Aim of the task →
Please copy each line of the data that includes the string "производства".
═════ Provided data ═════
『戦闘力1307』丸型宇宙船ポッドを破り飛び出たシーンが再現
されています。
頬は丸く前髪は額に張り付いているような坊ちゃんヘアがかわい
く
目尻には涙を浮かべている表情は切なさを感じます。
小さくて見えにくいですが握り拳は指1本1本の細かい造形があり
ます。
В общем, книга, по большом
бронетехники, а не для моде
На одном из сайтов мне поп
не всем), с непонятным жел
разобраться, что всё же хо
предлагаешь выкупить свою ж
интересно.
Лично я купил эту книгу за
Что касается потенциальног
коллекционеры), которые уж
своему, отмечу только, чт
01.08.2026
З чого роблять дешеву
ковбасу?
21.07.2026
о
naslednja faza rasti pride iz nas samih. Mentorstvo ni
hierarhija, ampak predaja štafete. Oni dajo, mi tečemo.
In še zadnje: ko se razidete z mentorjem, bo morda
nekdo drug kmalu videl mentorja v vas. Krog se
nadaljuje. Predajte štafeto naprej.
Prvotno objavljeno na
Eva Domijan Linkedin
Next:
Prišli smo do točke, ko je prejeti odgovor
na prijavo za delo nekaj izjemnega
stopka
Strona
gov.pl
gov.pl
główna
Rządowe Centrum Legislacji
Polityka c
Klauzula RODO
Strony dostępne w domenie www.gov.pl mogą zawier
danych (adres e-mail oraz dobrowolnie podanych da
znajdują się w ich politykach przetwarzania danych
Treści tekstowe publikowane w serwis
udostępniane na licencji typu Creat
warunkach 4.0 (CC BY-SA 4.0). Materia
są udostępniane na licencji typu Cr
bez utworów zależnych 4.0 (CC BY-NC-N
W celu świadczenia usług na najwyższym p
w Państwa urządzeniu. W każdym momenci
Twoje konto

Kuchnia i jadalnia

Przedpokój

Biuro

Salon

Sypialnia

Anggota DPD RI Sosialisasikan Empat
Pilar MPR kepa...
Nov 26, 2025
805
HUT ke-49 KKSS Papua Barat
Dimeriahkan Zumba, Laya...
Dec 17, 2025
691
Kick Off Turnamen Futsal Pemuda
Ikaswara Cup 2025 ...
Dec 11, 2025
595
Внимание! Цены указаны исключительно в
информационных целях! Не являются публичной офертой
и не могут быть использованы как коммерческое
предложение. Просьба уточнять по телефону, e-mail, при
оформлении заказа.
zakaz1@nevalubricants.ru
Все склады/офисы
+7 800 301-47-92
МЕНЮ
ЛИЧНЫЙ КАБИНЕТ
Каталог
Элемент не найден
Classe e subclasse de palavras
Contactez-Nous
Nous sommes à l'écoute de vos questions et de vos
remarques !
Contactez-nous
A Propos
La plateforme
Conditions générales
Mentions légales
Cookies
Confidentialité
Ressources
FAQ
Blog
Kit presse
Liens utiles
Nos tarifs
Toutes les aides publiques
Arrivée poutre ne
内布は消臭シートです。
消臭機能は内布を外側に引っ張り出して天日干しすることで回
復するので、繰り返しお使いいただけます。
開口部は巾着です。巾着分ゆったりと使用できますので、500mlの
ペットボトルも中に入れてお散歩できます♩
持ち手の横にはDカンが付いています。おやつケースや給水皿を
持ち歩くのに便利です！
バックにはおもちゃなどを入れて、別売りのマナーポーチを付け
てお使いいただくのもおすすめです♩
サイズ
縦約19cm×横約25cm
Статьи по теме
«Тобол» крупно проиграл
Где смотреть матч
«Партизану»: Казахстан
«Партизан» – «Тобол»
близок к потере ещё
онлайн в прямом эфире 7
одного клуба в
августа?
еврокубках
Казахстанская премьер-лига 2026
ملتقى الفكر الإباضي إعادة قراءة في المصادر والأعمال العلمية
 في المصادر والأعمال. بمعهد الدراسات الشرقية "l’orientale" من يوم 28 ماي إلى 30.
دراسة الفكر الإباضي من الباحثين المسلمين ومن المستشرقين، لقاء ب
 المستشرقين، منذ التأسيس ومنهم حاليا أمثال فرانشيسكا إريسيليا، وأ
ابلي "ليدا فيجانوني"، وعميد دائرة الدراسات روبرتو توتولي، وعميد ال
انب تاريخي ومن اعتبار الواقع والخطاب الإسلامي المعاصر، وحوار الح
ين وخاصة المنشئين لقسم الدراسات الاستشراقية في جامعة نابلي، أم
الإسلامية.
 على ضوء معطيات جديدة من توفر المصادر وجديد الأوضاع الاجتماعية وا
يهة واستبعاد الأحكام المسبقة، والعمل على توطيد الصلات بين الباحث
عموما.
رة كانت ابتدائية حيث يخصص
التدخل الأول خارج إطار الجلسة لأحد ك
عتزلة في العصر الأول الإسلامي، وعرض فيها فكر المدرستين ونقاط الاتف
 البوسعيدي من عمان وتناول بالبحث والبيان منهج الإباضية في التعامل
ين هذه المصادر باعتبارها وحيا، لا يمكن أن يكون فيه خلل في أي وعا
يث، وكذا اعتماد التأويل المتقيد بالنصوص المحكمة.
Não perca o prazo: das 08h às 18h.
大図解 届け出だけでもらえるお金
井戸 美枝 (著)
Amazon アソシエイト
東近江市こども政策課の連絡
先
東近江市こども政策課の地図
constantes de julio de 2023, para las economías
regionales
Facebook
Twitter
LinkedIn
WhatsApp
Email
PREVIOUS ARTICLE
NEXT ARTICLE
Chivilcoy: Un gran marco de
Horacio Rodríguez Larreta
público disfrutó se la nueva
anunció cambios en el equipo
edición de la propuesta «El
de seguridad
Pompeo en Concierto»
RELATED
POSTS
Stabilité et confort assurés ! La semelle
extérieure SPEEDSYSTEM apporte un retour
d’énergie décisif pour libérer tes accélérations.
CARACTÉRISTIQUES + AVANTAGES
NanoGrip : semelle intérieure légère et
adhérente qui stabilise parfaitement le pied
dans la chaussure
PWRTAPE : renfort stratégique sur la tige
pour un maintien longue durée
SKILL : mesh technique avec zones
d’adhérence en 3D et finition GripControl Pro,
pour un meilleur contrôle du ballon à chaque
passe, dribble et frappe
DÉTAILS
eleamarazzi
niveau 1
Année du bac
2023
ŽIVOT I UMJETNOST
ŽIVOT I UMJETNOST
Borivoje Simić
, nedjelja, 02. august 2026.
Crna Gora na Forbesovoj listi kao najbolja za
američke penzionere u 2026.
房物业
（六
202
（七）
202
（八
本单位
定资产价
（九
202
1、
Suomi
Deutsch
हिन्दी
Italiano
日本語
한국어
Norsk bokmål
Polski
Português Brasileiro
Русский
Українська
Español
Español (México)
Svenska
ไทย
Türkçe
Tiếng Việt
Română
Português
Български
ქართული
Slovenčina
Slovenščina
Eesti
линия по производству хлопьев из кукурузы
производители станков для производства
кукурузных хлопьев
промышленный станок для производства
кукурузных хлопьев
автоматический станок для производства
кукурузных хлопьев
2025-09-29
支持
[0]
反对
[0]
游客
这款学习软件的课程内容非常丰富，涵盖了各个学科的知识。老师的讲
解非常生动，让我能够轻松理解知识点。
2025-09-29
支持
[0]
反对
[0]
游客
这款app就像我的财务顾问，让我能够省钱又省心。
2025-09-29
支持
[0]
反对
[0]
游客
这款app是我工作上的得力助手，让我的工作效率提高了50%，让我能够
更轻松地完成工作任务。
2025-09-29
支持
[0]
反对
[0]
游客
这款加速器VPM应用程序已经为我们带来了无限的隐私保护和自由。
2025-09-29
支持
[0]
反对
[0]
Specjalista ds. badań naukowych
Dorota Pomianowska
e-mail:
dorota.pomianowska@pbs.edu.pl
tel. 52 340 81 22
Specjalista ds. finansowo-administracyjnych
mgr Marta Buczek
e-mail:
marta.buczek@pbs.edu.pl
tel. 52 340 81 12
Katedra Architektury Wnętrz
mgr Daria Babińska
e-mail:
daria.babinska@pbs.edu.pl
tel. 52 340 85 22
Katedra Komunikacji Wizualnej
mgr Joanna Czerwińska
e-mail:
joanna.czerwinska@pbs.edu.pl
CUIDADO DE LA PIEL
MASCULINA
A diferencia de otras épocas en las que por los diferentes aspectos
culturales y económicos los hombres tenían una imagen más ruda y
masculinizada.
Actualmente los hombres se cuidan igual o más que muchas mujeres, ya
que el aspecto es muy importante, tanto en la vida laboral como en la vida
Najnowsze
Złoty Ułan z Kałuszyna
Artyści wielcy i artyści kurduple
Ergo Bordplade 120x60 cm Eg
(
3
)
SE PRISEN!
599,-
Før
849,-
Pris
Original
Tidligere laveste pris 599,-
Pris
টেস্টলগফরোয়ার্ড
═════
Task response →
производители станков для производства
промышленный станок для производства
автоматический станок для производства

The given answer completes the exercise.